# No NZ Citizenship required for Top Job



## anski (Aug 17, 2008)

The requirement for the head of the Treasury to be a New Zealand citizen has been axed, so a British man can apply for the job.

Security chiefs have reviewed the rule, after retiring Treasury Secretary John Whitehead's deputy couldn't immediately step in.

Gabriel Makhlouf came to New Zealand from Britain 15 months ago, he's since been made acting secretary and can now go for the top job.



No citizenship required - Yahoo! New Zealand News


----------



## Darla.R (Mar 27, 2011)

anski said:


> the requirement for the head of the treasury to be a new zealand citizen has been axed


rofl.


----------



## Song_Si (Jun 11, 2010)

Good for him - and I see today he is listed as one of the top 5 best public sector bosses in New Zealand


*Best and worst public sector bosses*

and a related item (full item at link):

*High number of public service CEO jobs vacant*

*An unprecedented number of chief executive positions in the public service are vacant this year, leaving scope for dynamic rising stars to make their mark, the report says.*

Ministries without a permanent chief executive are Customs, Social Development, Education, Justice, and the Government Communications Security Bureau. The Treasury has now made an acting appointment.

Earlier this year, State Services commissioner Iain Rennie said a deeper pool of talented leaders was needed for a new era of public service.

Mr Rennie said getting someone from overseas, Kiwi or otherwise, was the best hope to fill at least some of the chief executive vacancies.


----------



## Darla.R (Mar 27, 2011)

So many vacancies, let's hope that lifting the citizenship requirement will do the trick.


----------

• **REQUIRED ACTION A**: Decide whether each statement agrees with the thread above on the Treasury citizenship rule, answering yes or no and quoting the deciding words: (i) Gabriel Makhlouf came to New Zealand from Britain 15 months ago; (ii) Customs is among the ministries without a permanent chief executive; (iii) Iain Rennie said only New Zealand citizens should fill the chief executive vacancies.
• **REQUIRED ACTION B**: In the thread on the Treasury citizenship rule, who reviewed the rule requiring the head of the Treasury to be a New Zealand citizen?

• **DATA FOR REVIEW**:

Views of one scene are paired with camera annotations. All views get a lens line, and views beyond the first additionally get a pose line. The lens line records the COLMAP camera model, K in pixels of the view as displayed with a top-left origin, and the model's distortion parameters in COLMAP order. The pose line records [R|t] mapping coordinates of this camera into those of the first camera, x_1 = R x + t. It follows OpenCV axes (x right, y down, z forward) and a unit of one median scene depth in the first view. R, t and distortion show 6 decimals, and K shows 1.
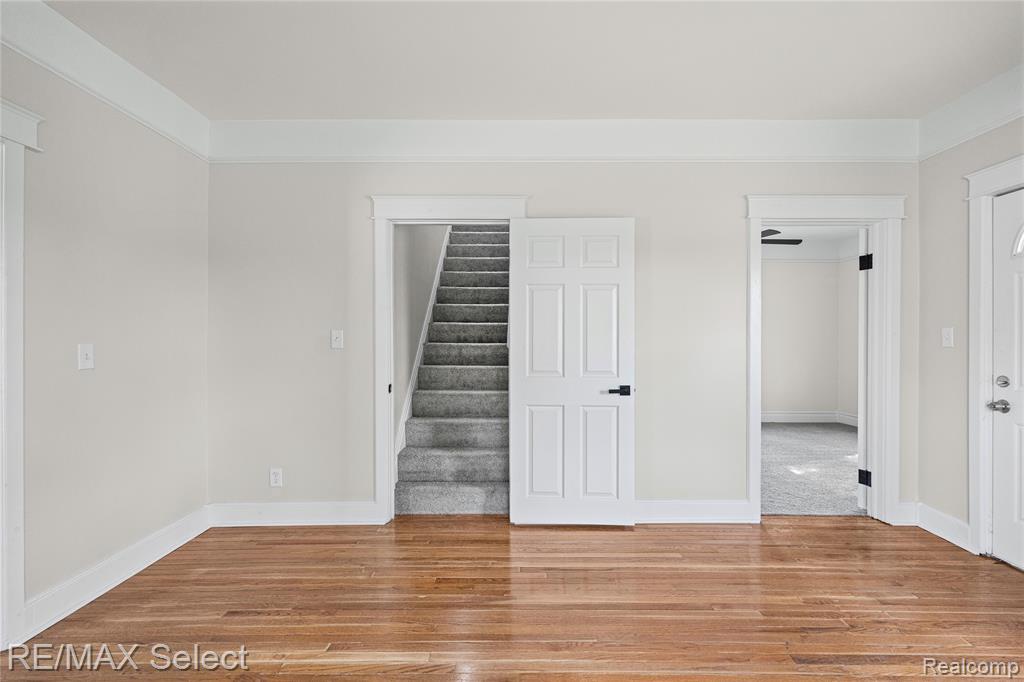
lens RADIAL K [[476.9, 0, 512.9], [0, 476.9, 337.2], [0, 0, 1]] dist [-0.003026, -0.000416]
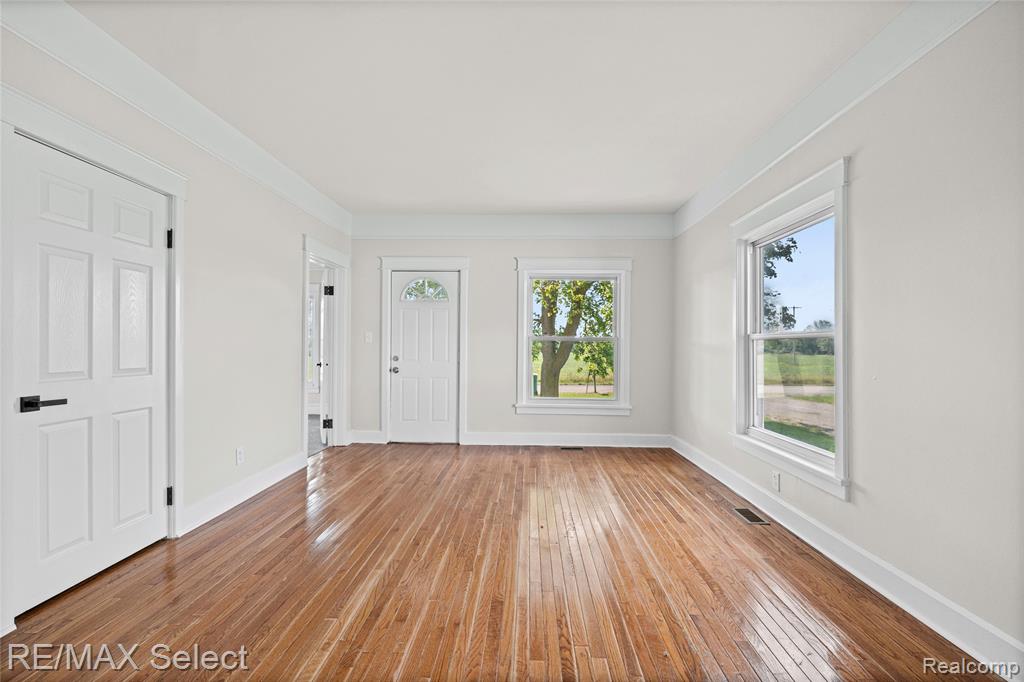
lens RADIAL K [[456.9, 0, 514.3], [0, 456.9, 339.1], [0, 0, 1]] dist [0.001365, 0.000473]
pose [[0.034081, 0.007946, 0.999387, -0.966357], [-0.004532, 0.999959, -0.007796, 0.020254], [-0.999409, -0.004264, 0.034115, 0.382702]]
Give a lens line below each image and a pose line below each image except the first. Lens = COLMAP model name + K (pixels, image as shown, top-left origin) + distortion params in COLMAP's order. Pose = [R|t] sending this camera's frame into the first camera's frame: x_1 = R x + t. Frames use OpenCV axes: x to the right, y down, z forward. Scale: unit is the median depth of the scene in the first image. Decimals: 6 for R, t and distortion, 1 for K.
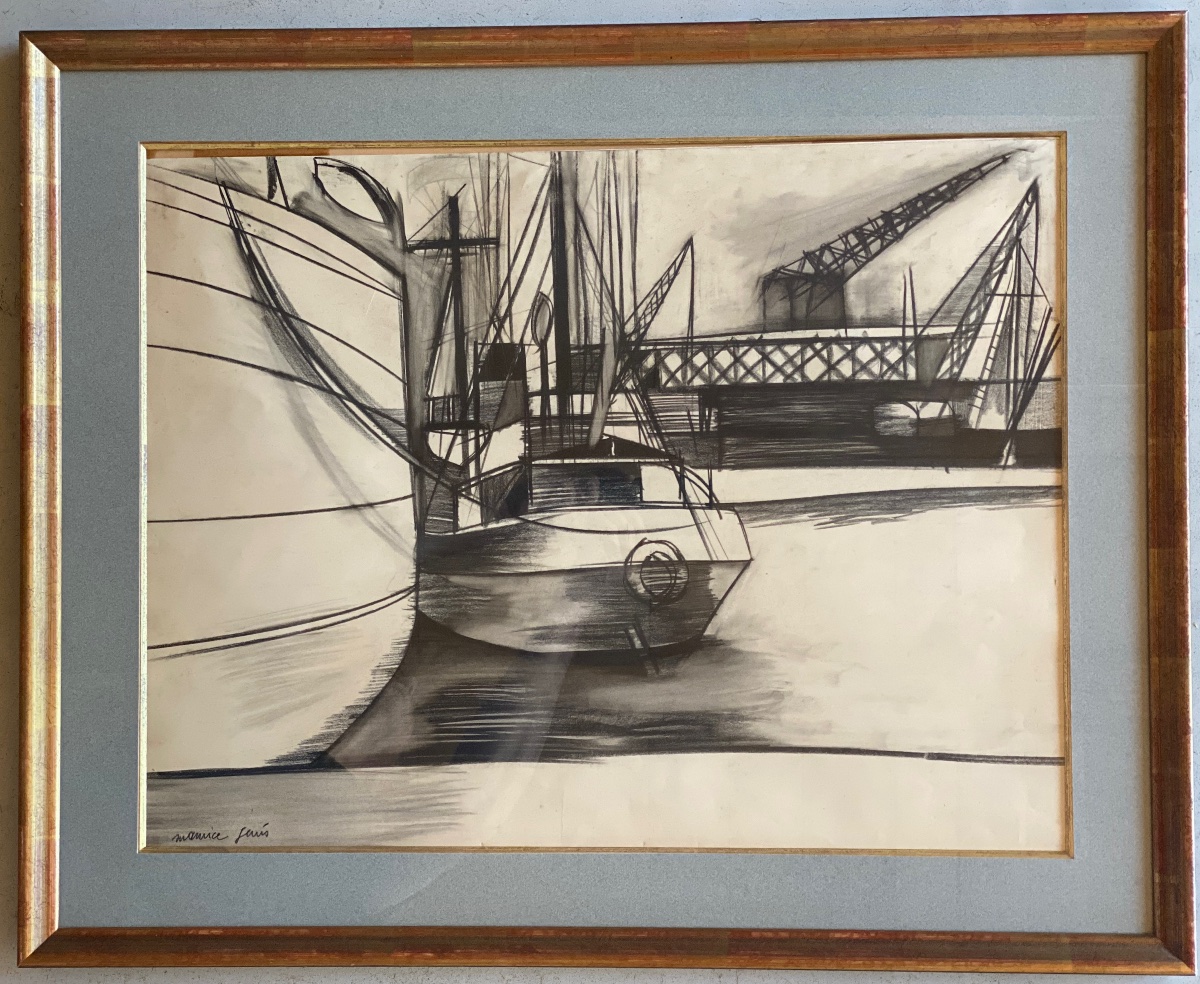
lens RADIAL K [[1955.7, 0, 606.2], [0, 1955.7, 499.1], [0, 0, 1]] dist [0.067684, 0.000000]
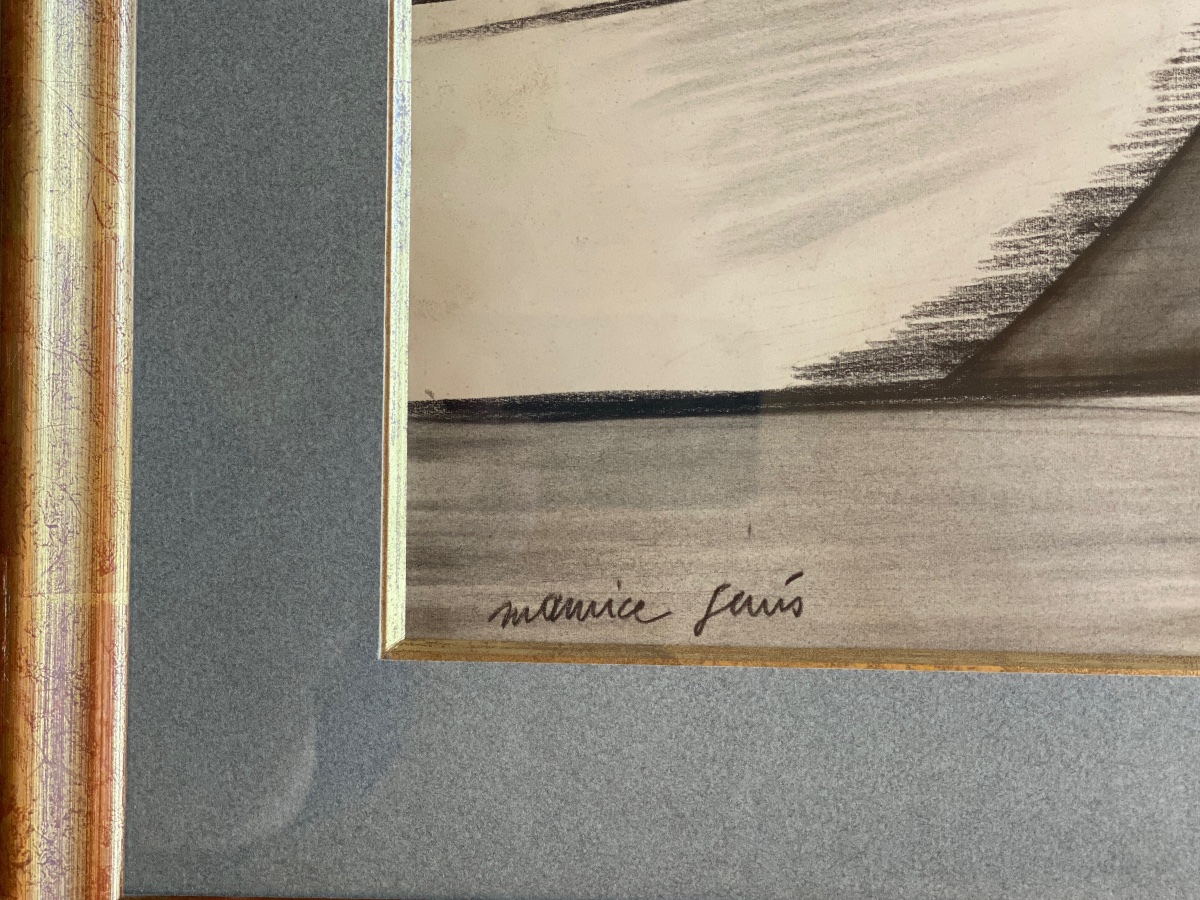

• **TASK RESPONSE A**:
(i) Yes: "Gabriel Makhlouf came to New Zealand from Britain 15 months ago"
(ii) Yes: "Ministries without a permanent chief executive are Customs, Social Development, Education, Justice, and the Government Communications Security Bureau."
(iii) No: "Mr Rennie said getting someone from overseas, Kiwi or otherwise, was the best hope to fill at least some of the chief executive vacancies."

• **TASK RESPONSE B**: Security chiefs reviewed the rule.